WHAT YOU NEED TO DO :: Convert the records below into a Markdown table with the columns "Row" and "Line": number each row, and give one row per line with blank lines skipped. Leave the pictures out.

Chart comprehension records ::
--- --- ---

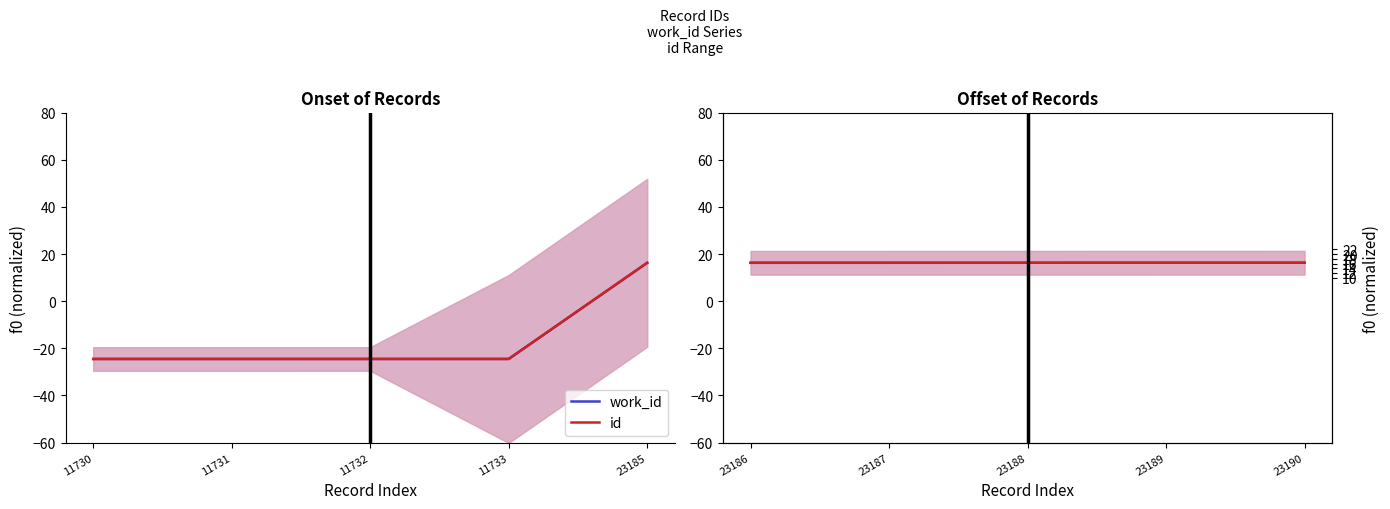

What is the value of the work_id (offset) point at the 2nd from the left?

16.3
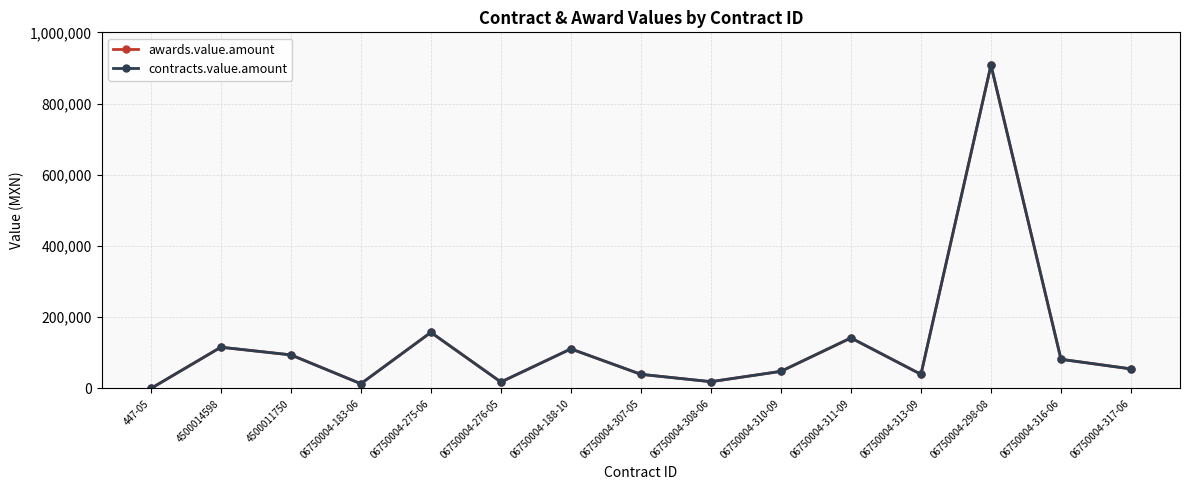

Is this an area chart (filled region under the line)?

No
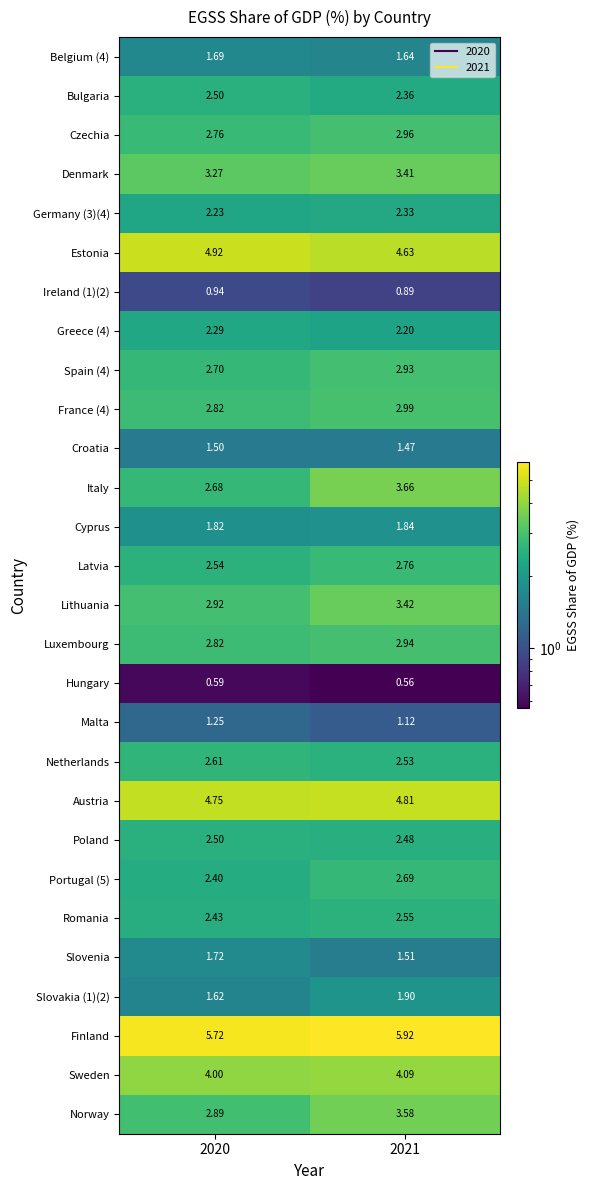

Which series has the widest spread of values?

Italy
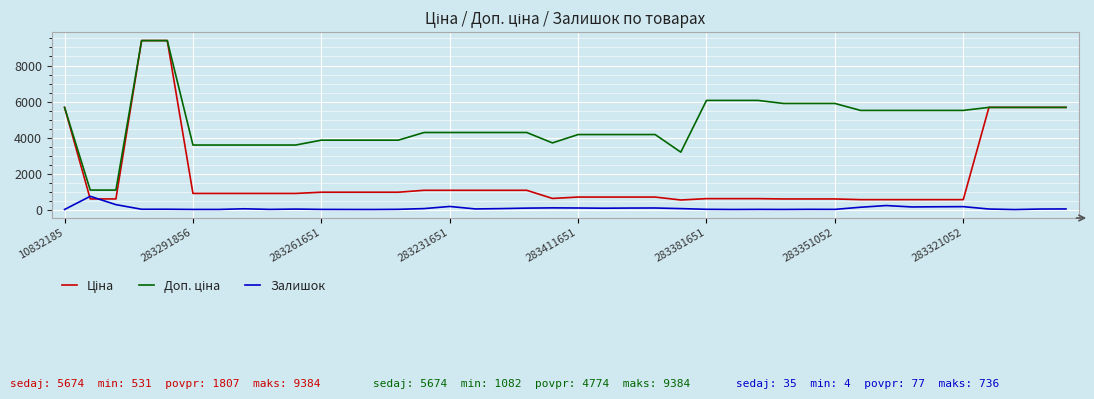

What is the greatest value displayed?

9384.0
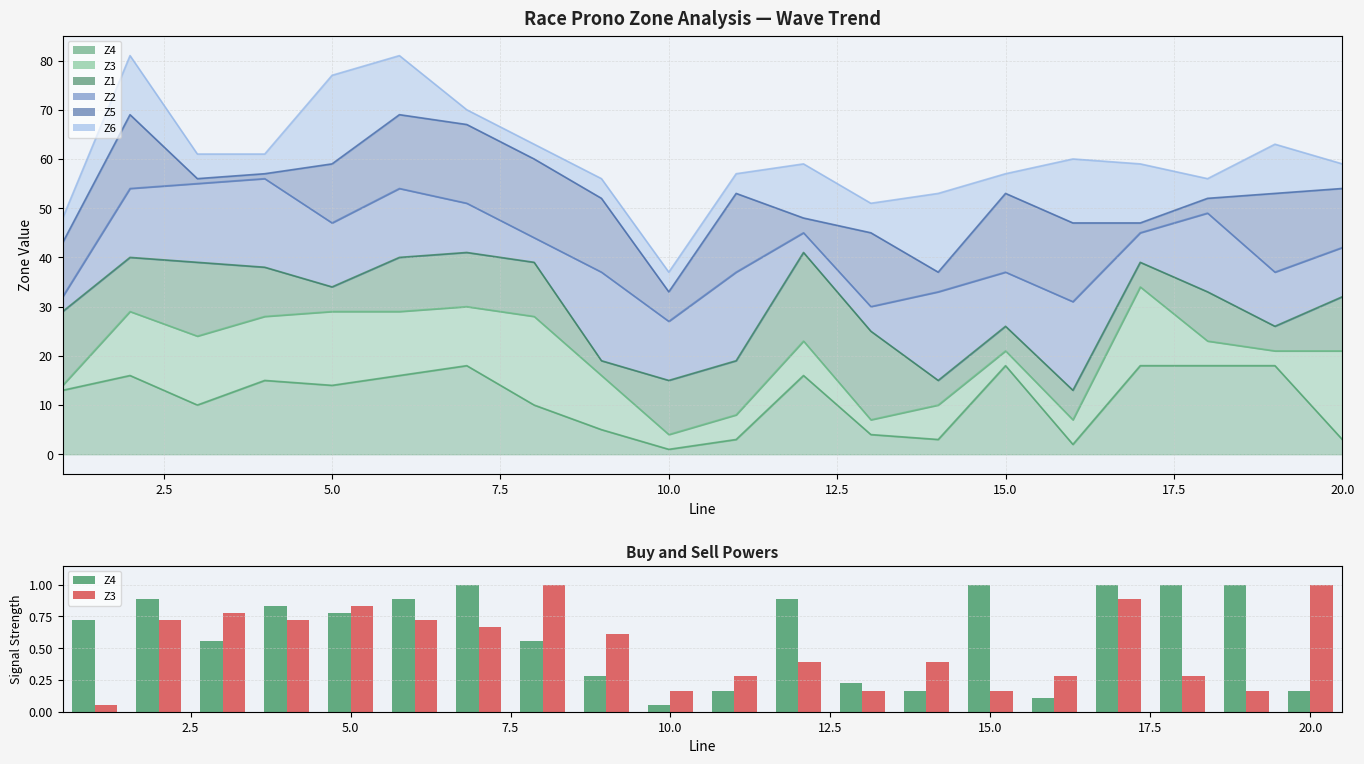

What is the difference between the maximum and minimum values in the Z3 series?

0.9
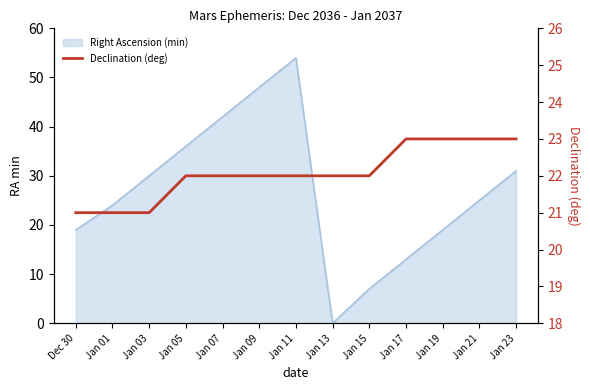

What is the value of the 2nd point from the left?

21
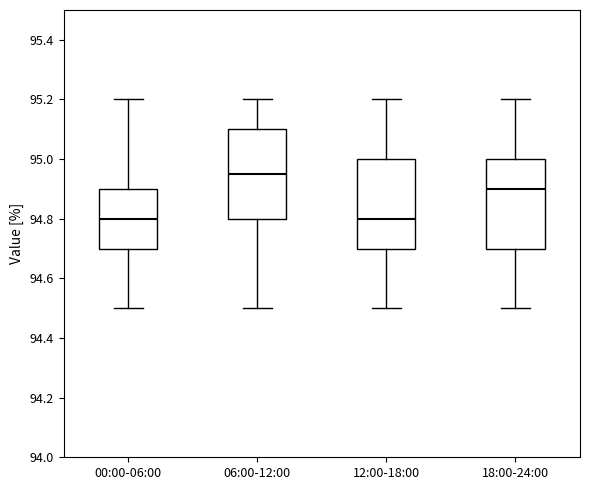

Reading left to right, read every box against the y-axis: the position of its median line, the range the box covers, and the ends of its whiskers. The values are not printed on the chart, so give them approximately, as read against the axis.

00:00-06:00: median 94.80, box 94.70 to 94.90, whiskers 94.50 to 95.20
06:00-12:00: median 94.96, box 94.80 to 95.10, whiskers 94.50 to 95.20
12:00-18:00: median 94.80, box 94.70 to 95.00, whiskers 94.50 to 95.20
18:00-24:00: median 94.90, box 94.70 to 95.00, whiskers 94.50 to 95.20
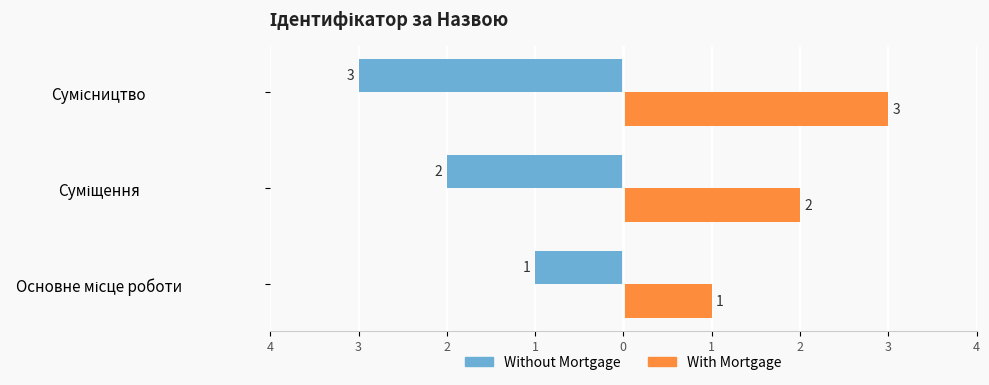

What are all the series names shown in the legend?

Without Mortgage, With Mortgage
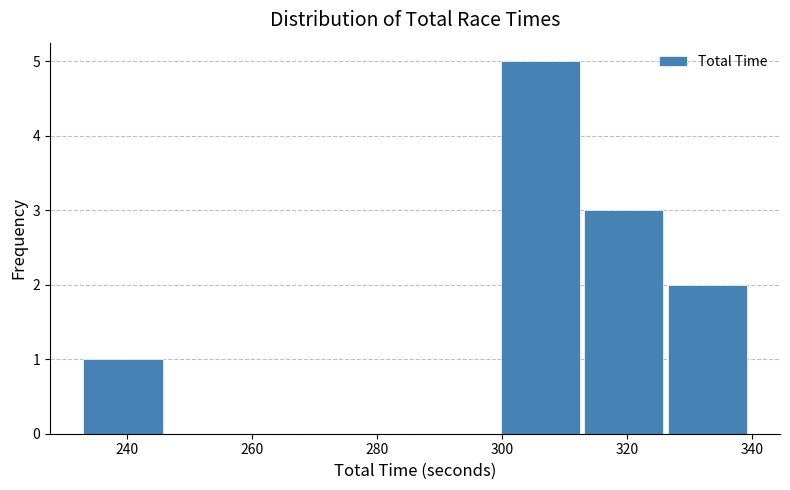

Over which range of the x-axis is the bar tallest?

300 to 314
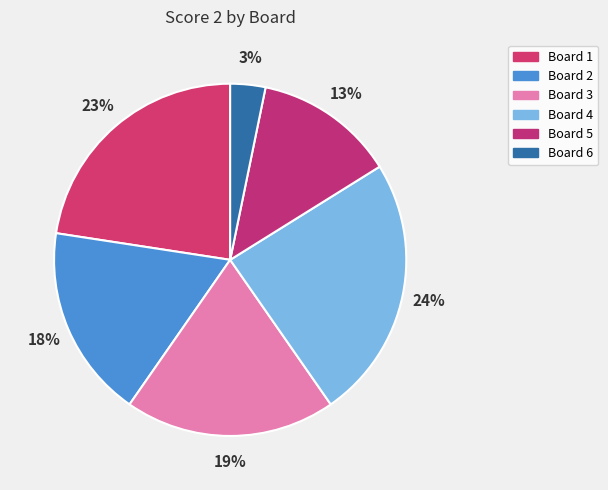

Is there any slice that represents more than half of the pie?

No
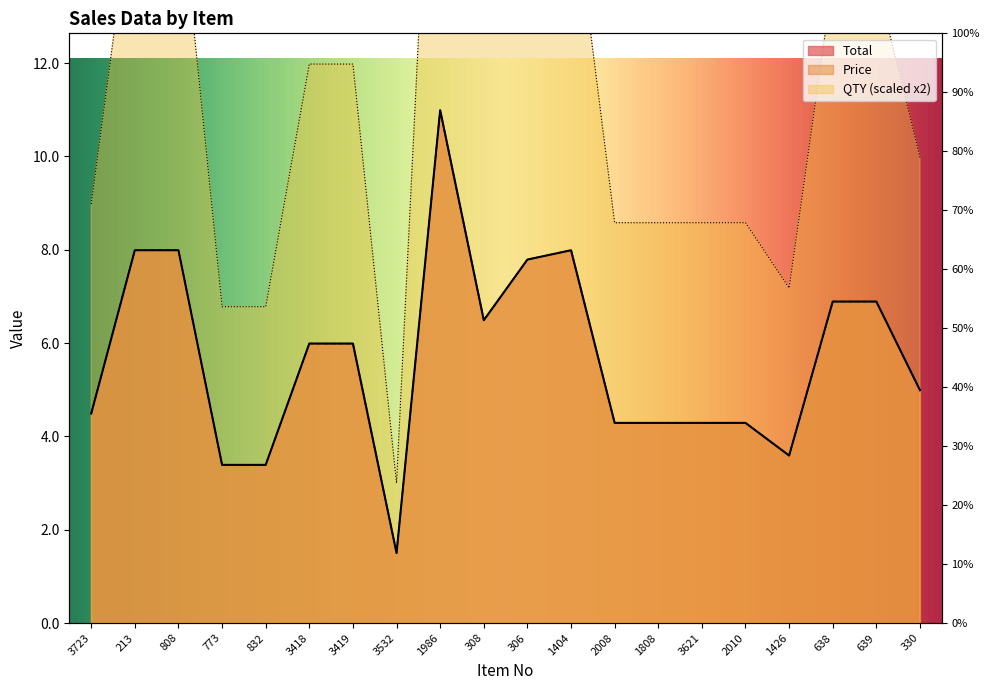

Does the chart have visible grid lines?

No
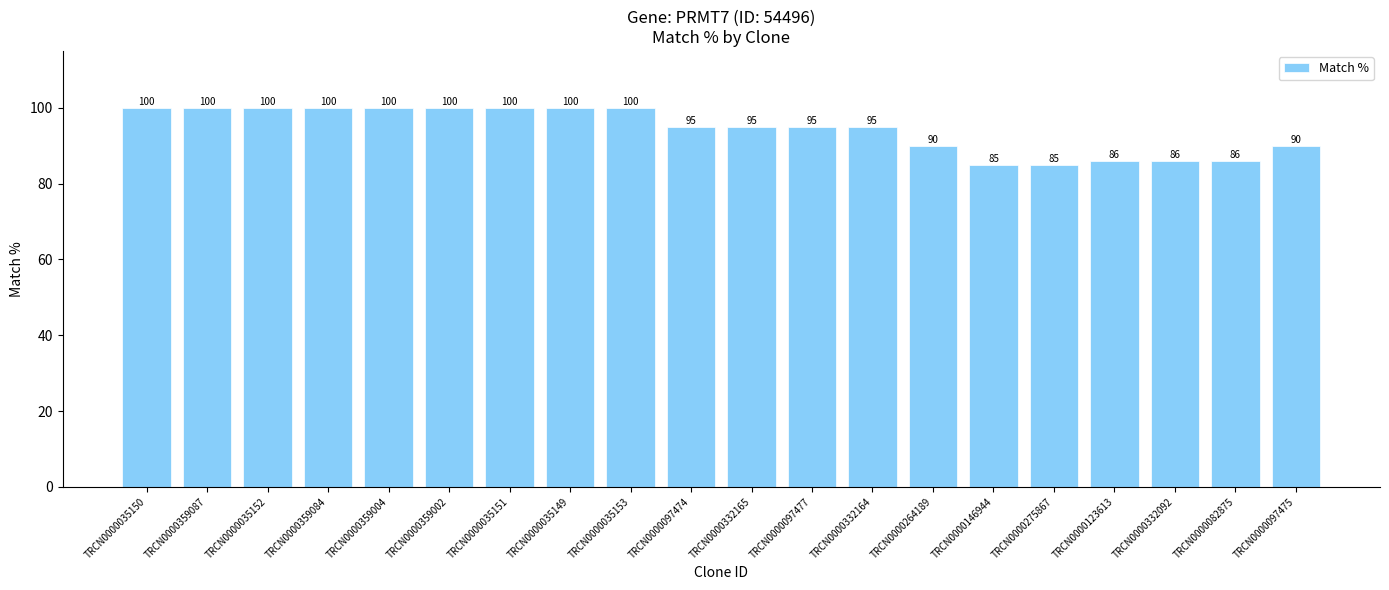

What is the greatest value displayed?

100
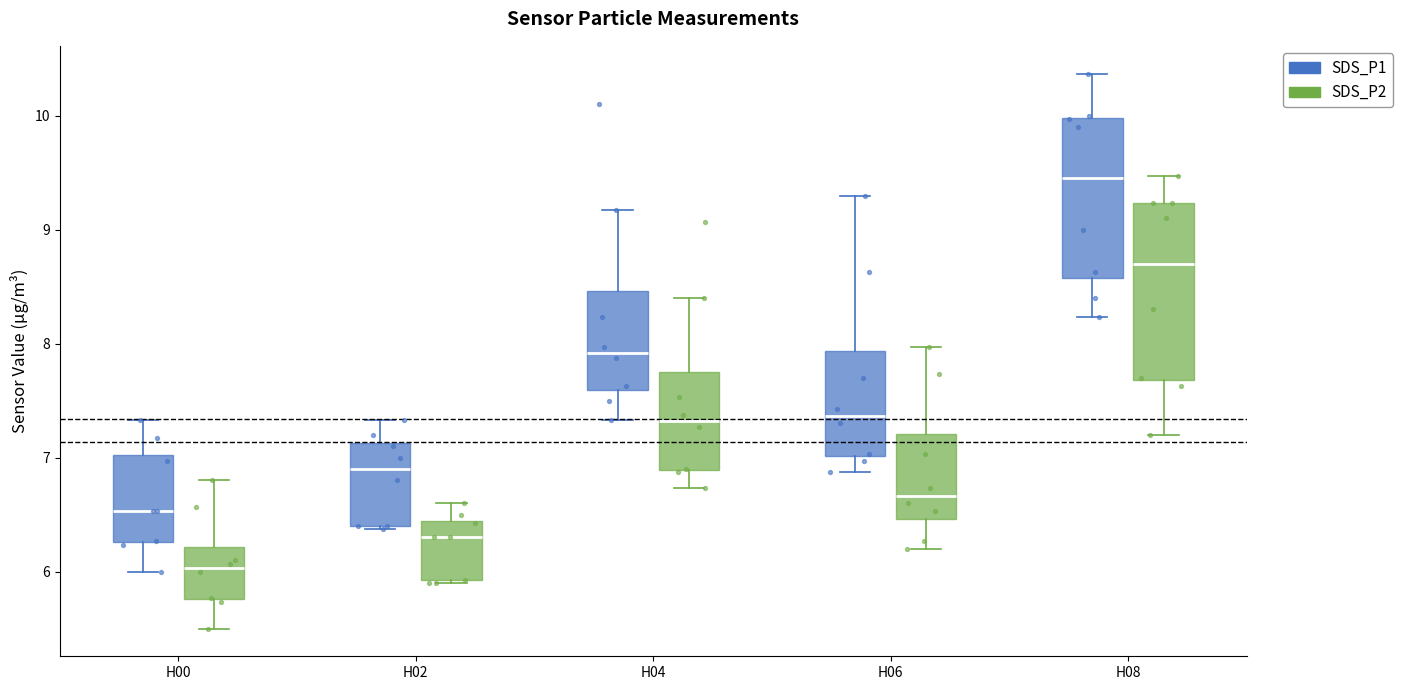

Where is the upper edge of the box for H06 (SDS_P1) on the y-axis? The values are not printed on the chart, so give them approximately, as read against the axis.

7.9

--- --- ---

FINISHED EXERCISE ::
| Row | Line |
|---|---|
| 1 | What is the value of the work_id (offset) point at the 2nd from the left? |
| 2 | 16.3 |
| 3 | Is this an area chart (filled region under the line)? |
| 4 | No |
| 5 | Which series has the widest spread of values? |
| 6 | Italy |
| 7 | What is the greatest value displayed? |
| 8 | 9384.0 |
| 9 | What is the difference between the maximum and minimum values in the Z3 series? |
| 10 | 0.9 |
| 11 | What is the value of the 2nd point from the left? |
| 12 | 21 |
| 13 | Reading left to right, read every box against the y-axis: the position of its median line, the range the box covers, and the ends of its whiskers. The values are not printed on the chart, so give them approximately, as read against the axis. |
| 14 | 00:00-06:00: median 94.80, box 94.70 to 94.90, whiskers 94.50 to 95.20 |
| 15 | 06:00-12:00: median 94.96, box 94.80 to 95.10, whiskers 94.50 to 95.20 |
| 16 | 12:00-18:00: median 94.80, box 94.70 to 95.00, whiskers 94.50 to 95.20 |
| 17 | 18:00-24:00: median 94.90, box 94.70 to 95.00, whiskers 94.50 to 95.20 |
| 18 | What are all the series names shown in the legend? |
| 19 | Without Mortgage, With Mortgage |
| 20 | Over which range of the x-axis is the bar tallest? |
| 21 | 300 to 314 |
| 22 | Is there any slice that represents more than half of the pie? |
| 23 | No |
| 24 | Does the chart have visible grid lines? |
| 25 | No |
| 26 | What is the greatest value displayed? |
| 27 | 100 |
| 28 | Where is the upper edge of the box for H06 (SDS_P1) on the y-axis? The values are not printed on the chart, so give them approximately, as read against the axis. |
| 29 | 7.9 |